La capitalisation à l’aide d’un logiciel permet de s’affranchir de ces approximations, en prenant en compte les rentes pour leur périodicité naturelle. Dans la mesure où cela correspond au comportement présumé de la victime, qui retire le montant de sa rente du capital, selon ses besoins, cette non-annualisation est plus respectueuse du principe de la réparation intégrale.

C. L’évaluation optimale de l’espérance de vie

L’espérance de vie, traduite par le quotient de mortalité, est un paramètre essentiel dans l’opération de capitalisation, que la rente soit donnée à temps [9] ou pour la vie entière. Ce paramètre doit être choisi au plus près de ce qu’est l’espérance de vie de la victime. Tables de capitalisation comme logiciel de capitalisation s’appuient sur les tables de mortalité de l’INSEE, mais les exploitent différemment.

Ces tables de mortalité sont triennales, et publiées annuellement : ainsi, la table des années 2018-2020 était précédée par la table 2017-2019, etc.. La triennalité est destinée à amortir les pics de mortalité conjoncturels, comme les canicules, les crises sanitaires… Les tables sont d’abord publiées dans une version « provisoire », puis, quelques années après, dans une version définitive — le temps que toutes les données relatives aux décès parviennent à l’INSEE. La correction entre tables définitives et tables provisoires du même millésime est infime, et très inférieure à la différence entre différents millésimes. Ainsi, pour les tables 2014-2016, l’écart moyen d’espérance de vie aux différents âges entre la version provisoire (en 2017) et la version définitive (en 2019) est de 0,007 année, soit un peu plus de 2 jours ; cet écart entre cette table, et la table 2017-2019 (provisoire en 2020) est de 0,216 année, soit plus de 2 mois et demi.

+-------+

## EXERCICES À TRAITER
1: D'après le texte cité, sur quelles tables de mortalité s'appuient à la fois les tables et les logiciels de capitalisation ?
2: Réécrivez le passage du texte cité allant de « La capitalisation à » jusqu'à « la réparation intégrale. », en remplaçant « logiciel » par « programme informatique ».
Les entrées qui suivent n'ont aucun rapport avec le texte cité.

## ENTRÉES EXTRAITES
+-------+

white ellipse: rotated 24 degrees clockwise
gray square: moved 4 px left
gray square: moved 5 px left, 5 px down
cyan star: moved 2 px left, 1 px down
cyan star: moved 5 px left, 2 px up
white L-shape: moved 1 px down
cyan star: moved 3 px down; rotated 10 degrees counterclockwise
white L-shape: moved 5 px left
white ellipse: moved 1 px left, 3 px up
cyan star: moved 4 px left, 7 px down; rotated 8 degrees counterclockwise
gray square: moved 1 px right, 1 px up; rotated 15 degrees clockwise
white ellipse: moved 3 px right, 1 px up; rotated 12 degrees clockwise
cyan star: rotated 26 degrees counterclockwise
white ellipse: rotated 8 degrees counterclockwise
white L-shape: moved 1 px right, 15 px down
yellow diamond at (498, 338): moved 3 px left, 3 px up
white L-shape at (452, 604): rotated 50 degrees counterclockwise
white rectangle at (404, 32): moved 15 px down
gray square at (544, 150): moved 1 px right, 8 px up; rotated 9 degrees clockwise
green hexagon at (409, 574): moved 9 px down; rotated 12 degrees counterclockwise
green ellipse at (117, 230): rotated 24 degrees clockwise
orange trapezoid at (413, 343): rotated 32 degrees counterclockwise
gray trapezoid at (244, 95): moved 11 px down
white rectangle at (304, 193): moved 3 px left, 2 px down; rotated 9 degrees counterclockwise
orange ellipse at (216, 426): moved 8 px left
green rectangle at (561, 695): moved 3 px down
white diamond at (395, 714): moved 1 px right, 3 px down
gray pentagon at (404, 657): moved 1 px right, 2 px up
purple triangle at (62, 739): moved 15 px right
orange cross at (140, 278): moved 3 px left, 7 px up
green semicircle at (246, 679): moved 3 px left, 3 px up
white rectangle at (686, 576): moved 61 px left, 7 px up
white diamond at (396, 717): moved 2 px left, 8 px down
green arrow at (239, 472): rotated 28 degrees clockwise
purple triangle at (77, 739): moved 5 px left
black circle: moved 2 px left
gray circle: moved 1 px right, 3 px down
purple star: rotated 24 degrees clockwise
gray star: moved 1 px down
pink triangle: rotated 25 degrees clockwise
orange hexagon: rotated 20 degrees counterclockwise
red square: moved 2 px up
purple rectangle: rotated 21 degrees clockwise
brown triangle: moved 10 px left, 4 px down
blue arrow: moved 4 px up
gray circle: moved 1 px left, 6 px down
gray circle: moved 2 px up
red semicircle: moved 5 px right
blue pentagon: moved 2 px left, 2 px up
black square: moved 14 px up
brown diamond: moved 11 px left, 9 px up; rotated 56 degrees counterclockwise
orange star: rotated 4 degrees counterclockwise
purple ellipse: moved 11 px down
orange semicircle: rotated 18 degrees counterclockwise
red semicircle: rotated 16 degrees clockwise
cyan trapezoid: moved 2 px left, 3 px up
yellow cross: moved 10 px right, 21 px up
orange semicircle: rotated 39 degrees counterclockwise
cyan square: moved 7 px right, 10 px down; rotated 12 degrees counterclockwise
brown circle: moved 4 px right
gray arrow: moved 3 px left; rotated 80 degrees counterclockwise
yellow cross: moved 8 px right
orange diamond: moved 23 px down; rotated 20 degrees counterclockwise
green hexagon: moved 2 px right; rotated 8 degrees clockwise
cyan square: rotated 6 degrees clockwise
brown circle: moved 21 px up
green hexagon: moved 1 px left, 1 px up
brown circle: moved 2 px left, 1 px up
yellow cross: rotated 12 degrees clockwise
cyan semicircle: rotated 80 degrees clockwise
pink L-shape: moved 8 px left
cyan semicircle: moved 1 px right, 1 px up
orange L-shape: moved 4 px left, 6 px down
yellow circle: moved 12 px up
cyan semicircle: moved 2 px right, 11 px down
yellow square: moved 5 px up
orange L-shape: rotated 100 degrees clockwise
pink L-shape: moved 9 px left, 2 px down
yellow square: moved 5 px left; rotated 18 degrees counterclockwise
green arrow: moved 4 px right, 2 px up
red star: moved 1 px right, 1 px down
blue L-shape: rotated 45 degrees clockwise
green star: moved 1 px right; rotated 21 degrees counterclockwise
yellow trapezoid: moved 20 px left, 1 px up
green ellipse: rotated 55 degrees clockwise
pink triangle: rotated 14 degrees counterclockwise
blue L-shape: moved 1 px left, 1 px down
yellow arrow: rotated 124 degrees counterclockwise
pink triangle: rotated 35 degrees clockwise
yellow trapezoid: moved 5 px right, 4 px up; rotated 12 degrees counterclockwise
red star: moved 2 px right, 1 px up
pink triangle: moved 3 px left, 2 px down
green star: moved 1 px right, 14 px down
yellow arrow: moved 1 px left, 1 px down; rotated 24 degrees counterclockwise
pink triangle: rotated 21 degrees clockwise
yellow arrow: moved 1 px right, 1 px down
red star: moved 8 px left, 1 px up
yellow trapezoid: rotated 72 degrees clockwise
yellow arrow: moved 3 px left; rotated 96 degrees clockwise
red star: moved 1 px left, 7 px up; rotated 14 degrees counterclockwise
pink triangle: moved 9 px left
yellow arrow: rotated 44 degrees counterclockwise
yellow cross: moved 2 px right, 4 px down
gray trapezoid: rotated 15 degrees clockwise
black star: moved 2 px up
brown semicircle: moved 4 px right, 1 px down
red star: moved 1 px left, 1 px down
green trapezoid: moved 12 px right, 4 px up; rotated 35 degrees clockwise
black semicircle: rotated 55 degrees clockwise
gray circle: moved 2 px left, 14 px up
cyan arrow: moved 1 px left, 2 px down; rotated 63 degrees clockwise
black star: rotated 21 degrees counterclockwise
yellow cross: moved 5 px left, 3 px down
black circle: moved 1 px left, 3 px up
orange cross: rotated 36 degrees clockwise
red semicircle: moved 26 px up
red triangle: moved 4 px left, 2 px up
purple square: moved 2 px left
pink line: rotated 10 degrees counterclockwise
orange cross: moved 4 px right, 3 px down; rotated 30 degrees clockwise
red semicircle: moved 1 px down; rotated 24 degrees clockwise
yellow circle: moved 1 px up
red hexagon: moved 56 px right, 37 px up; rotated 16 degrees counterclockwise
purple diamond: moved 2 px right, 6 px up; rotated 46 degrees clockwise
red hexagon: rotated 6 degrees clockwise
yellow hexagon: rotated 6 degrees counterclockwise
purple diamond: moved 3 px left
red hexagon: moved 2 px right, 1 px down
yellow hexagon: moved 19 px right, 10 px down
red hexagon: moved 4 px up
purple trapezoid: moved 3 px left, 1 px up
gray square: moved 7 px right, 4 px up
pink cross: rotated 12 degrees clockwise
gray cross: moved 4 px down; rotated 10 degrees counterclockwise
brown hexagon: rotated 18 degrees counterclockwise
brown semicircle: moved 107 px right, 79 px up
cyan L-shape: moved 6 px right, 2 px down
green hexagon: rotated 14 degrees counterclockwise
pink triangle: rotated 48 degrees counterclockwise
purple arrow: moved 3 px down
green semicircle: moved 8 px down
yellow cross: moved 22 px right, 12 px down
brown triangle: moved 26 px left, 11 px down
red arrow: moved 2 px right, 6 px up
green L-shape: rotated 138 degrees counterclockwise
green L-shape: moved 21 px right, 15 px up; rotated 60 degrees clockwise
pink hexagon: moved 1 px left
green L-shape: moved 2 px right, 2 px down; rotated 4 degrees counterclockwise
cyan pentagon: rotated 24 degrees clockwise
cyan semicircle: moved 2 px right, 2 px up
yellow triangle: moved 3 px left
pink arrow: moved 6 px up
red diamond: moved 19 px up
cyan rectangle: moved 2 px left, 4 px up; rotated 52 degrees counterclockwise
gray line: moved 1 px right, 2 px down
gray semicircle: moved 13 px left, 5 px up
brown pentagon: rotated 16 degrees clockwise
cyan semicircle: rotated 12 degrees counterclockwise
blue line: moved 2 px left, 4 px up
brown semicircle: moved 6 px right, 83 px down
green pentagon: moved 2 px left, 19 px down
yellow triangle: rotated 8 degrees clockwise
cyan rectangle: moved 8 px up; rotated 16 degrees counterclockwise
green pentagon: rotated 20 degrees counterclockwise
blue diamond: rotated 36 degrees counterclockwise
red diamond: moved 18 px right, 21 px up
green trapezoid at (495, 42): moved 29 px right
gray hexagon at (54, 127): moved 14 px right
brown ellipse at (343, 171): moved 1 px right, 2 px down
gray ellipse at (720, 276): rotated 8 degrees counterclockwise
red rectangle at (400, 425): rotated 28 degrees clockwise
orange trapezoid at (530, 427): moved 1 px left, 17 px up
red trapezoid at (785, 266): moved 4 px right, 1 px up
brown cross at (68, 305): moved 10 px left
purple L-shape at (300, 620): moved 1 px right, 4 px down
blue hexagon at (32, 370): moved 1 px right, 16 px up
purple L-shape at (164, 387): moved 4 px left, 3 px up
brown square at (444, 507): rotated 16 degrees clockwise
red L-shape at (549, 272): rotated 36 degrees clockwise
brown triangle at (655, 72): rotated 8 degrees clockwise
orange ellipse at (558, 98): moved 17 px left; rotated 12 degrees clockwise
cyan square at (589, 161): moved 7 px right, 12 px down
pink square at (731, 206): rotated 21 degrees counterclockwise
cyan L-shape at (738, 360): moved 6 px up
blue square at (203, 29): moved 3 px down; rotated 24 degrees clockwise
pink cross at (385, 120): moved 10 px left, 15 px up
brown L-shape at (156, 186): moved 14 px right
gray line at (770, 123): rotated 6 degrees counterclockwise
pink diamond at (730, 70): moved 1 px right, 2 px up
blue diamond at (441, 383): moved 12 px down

+-------+

## RÉPONSES ATTENDUES
1: Sur les tables de mortalité de l'INSEE.

2:
La capitalisation à l’aide d’un programme informatique permet de s’affranchir de ces approximations, en prenant en compte les rentes pour leur périodicité naturelle. Dans la mesure où cela correspond au comportement présumé de la victime, qui retire le montant de sa rente du capital, selon ses besoins, cette non-annualisation est plus respectueuse du principe de la réparation intégrale.